# Pet Insurance



## dora (Jan 23, 2008)

Any one out there full-timing in Europe with pets?

I'm struggling to find pet insurance for my 2 crossbreed dogs for unlimited European cover. Any ideas?

I've read through other forums, and understand the debate on whether its really necessary and do we just want to make the insurance companies rich. 
Having had 2 twin cross border collie brothers, one with heart problems, and one with a slipped disc I know how important insurance is. 
These two youngish, (5 & 4 but they seem like puppies) will be escorting us on our european travels once my house completes and new Grandson born. My current insurance is with Direct Line, and that is up for renewal 22nd June. Being as we want to be away for a minimum of 6 months, hopefully a year from end August it makes sense to change now. But as I said am struggling.

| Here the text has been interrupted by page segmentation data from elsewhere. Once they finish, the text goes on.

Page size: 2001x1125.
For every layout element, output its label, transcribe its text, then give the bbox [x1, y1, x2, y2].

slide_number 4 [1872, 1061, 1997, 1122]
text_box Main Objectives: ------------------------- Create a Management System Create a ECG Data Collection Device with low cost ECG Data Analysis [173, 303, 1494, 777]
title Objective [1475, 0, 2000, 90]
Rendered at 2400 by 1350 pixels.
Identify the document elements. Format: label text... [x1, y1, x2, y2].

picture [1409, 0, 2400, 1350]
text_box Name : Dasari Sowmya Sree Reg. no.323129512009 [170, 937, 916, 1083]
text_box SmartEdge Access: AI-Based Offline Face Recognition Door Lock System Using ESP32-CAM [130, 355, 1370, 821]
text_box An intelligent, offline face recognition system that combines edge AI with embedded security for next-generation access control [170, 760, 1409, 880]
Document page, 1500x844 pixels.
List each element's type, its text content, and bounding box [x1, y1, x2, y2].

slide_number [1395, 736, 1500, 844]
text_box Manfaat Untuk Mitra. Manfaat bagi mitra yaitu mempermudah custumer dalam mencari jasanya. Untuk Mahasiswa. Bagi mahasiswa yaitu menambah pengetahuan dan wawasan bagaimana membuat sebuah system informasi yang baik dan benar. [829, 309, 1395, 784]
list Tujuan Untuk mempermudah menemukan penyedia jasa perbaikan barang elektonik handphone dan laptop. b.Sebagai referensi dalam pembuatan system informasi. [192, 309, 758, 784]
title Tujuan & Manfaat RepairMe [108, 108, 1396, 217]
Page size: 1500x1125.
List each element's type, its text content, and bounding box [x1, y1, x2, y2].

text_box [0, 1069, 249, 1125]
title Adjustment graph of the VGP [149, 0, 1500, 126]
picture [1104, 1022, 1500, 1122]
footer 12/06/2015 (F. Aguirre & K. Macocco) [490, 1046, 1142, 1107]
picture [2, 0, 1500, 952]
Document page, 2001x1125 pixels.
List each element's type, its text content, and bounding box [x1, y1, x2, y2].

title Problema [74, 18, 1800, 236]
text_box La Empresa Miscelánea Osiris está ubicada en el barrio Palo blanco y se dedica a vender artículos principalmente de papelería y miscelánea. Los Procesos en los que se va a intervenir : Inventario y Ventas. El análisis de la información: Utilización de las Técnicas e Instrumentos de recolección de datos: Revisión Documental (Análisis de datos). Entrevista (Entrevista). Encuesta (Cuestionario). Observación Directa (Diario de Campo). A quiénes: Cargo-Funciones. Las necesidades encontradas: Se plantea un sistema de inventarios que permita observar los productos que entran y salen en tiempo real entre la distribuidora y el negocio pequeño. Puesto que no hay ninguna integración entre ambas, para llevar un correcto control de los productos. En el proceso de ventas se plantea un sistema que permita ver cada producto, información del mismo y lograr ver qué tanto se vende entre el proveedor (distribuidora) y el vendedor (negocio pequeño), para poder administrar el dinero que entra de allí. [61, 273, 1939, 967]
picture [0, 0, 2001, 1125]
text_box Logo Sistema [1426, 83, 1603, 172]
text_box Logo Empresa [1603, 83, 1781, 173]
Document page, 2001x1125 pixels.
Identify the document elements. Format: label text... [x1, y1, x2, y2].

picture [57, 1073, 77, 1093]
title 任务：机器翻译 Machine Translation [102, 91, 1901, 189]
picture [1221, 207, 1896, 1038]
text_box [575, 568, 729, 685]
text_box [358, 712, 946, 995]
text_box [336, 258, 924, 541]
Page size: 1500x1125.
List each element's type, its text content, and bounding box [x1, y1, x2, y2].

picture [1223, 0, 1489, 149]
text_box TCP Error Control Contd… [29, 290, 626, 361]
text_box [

What do you fulltimers do?


----------



## dora (Jan 23, 2008)

I don't really want this in RV section, more pets or full timing.


HELP

how do I move this?


----------



## patp (Apr 30, 2007)

Hi
If you get hold of a copy of "Dogs Today" magazine (brilliant mag) they have an insurance doctor in it. He runs a brokers that specialises in pet insurance. I made enquiries before we went full timing and, from memory, Pet Plan were offering the best cover. Not sure if they do the whole year though. We decided to take the risk as we have a neutered cross-breed and they are the lowest risk category there is :lol: All worked out fine as we had no problems in the two and half years we were full timing. Good Luck.


----------



## dora (Jan 23, 2008)

Thanks so much 
Funnily enough the first insurance I ever had for a dog was with Petplan. will go on their website now. 
Ta


----------



## dora (Jan 23, 2008)

Tried Petplan, 90 days is maximum stay. I don't want to pay out for an insurance policy that will not pay out if needed because we've been out of the country over the 90 days. So if there are any other ideas I'd be very grateful.


----------



## littlenell (Aug 1, 2008)

We move around with work and often spend time in Germany. The company we use is JBI. Might be worth calling them as they have a section for expats and HM forces.


----------



## dora (Jan 23, 2008)

Thanks for that , tried JBI, they said they only insured dogs abroad if you are in the forces. 

I've found it though, ASDA, 12 months european cover, you do have to say you have an address in the UK, and that they live there, but thats ok. 

Thanks for responses.


----------



## patp (Apr 30, 2007)

Check the policy is the one you wanted. Many of the supermarket ones are limited claim type ones. This is where the condition is excluded when you renew. A "lifetime" policy gives you cover for any condition for the lifetime of the dog. Obviously if it is the only one you can find then it will be better than nothing. 

Did you try the Insurance Doctor? They are pet insurance brokers called VIP - 0845 601 8575, 9am to 9pm Mon to Fri.


----------



## dora (Jan 23, 2008)

It is their top policy and covers £6,000 per condition, no time limit, and came in at £25 a month for my two maniacs.


----------



## patp (Apr 30, 2007)

Looks good - will see what they quote for my nearly 10 year old :roll:


----------